## The task
Rewrite the material below, swapping every "developed" for "processed" and leaving everything else unchanged.

## Dataset records
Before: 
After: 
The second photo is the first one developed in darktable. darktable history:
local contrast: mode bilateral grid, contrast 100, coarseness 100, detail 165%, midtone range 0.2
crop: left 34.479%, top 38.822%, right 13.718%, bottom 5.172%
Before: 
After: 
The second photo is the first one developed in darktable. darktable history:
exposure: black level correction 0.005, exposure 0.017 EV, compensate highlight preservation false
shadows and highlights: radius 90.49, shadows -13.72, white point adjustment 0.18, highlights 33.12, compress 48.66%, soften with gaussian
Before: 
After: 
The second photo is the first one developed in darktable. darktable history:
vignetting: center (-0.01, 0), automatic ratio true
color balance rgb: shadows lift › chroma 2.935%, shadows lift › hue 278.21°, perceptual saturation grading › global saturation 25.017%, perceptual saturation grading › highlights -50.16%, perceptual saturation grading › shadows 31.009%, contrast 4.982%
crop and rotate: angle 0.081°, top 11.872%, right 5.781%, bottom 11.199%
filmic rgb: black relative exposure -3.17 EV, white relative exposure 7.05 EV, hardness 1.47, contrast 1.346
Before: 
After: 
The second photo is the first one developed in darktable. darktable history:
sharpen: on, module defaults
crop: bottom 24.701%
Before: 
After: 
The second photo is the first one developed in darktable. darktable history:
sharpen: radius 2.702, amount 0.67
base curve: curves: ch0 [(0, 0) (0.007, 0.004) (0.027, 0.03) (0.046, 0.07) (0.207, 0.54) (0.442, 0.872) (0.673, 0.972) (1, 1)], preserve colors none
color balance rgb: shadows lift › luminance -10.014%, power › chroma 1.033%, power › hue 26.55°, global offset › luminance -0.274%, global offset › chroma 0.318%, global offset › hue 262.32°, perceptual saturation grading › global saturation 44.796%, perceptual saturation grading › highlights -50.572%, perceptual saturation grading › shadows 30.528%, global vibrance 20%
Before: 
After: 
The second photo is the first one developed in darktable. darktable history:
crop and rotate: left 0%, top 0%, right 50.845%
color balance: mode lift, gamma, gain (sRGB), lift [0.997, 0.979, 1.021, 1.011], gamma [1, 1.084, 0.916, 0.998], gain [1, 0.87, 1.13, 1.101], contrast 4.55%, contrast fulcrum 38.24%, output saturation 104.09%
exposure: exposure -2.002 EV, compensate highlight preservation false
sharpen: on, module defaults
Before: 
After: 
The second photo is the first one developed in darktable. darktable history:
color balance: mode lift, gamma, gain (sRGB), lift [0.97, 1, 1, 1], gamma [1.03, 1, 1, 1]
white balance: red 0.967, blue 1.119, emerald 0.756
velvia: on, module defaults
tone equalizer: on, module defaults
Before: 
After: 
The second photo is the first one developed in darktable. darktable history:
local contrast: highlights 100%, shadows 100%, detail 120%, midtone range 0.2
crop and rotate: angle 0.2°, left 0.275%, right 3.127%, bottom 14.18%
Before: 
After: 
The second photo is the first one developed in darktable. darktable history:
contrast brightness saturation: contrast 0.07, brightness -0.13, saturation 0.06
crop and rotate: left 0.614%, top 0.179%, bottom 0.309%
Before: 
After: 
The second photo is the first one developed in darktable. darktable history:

## Exercise output
Before: 
After: 
The second photo is the first one processed in darktable. darktable history:
local contrast: mode bilateral grid, contrast 100, coarseness 100, detail 165%, midtone range 0.2
crop: left 34.479%, top 38.822%, right 13.718%, bottom 5.172%
Before: 
After: 
The second photo is the first one processed in darktable. darktable history:
exposure: black level correction 0.005, exposure 0.017 EV, compensate highlight preservation false
shadows and highlights: radius 90.49, shadows -13.72, white point adjustment 0.18, highlights 33.12, compress 48.66%, soften with gaussian
Before: 
After: 
The second photo is the first one processed in darktable. darktable history:
vignetting: center (-0.01, 0), automatic ratio true
color balance rgb: shadows lift › chroma 2.935%, shadows lift › hue 278.21°, perceptual saturation grading › global saturation 25.017%, perceptual saturation grading › highlights -50.16%, perceptual saturation grading › shadows 31.009%, contrast 4.982%
crop and rotate: angle 0.081°, top 11.872%, right 5.781%, bottom 11.199%
filmic rgb: black relative exposure -3.17 EV, white relative exposure 7.05 EV, hardness 1.47, contrast 1.346
Before: 
After: 
The second photo is the first one processed in darktable. darktable history:
sharpen: on, module defaults
crop: bottom 24.701%
Before: 
After: 
The second photo is the first one processed in darktable. darktable history:
sharpen: radius 2.702, amount 0.67
base curve: curves: ch0 [(0, 0) (0.007, 0.004) (0.027, 0.03) (0.046, 0.07) (0.207, 0.54) (0.442, 0.872) (0.673, 0.972) (1, 1)], preserve colors none
color balance rgb: shadows lift › luminance -10.014%, power › chroma 1.033%, power › hue 26.55°, global offset › luminance -0.274%, global offset › chroma 0.318%, global offset › hue 262.32°, perceptual saturation grading › global saturation 44.796%, perceptual saturation grading › highlights -50.572%, perceptual saturation grading › shadows 30.528%, global vibrance 20%
Before: 
After: 
The second photo is the first one processed in darktable. darktable history:
crop and rotate: left 0%, top 0%, right 50.845%
color balance: mode lift, gamma, gain (sRGB), lift [0.997, 0.979, 1.021, 1.011], gamma [1, 1.084, 0.916, 0.998], gain [1, 0.87, 1.13, 1.101], contrast 4.55%, contrast fulcrum 38.24%, output saturation 104.09%
exposure: exposure -2.002 EV, compensate highlight preservation false
sharpen: on, module defaults
Before: 
After: 
The second photo is the first one processed in darktable. darktable history:
color balance: mode lift, gamma, gain (sRGB), lift [0.97, 1, 1, 1], gamma [1.03, 1, 1, 1]
white balance: red 0.967, blue 1.119, emerald 0.756
velvia: on, module defaults
tone equalizer: on, module defaults
Before: 
After: 
The second photo is the first one processed in darktable. darktable history:
local contrast: highlights 100%, shadows 100%, detail 120%, midtone range 0.2
crop and rotate: angle 0.2°, left 0.275%, right 3.127%, bottom 14.18%
Before: 
After: 
The second photo is the first one processed in darktable. darktable history:
contrast brightness saturation: contrast 0.07, brightness -0.13, saturation 0.06
crop and rotate: left 0.614%, top 0.179%, bottom 0.309%
Before: 
After: 
The second photo is the first one processed in darktable. darktable history:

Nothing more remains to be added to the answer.